• _Source records_

+ + + + +

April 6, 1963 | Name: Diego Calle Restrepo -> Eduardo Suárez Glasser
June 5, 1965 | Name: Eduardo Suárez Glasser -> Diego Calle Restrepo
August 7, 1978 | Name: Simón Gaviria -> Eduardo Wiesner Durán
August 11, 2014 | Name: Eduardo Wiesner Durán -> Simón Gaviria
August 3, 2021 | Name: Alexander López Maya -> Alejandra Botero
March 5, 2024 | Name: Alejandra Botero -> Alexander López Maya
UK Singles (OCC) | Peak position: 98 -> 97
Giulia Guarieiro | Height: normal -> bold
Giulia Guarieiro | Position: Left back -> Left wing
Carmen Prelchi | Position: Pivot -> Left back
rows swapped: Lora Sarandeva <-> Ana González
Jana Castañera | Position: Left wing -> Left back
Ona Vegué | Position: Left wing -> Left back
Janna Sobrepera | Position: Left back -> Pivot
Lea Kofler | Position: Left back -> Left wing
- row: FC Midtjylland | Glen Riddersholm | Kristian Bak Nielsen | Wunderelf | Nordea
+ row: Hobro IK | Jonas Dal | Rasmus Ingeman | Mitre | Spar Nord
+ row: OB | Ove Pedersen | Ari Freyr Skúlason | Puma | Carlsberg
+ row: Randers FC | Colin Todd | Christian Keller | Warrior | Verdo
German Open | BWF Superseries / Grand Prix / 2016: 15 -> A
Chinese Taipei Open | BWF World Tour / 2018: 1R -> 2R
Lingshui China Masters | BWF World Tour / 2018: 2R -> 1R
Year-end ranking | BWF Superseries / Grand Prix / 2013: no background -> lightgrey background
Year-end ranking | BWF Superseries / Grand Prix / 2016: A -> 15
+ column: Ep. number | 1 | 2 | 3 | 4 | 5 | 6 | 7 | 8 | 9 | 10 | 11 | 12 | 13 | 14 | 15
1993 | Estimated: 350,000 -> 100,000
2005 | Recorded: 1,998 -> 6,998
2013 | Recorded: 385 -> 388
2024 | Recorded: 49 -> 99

+ + + + +

• _Task to complete_
How many lines of the data above contain the string "Glasser"? Reply with the number only.

• _Result for this task_
2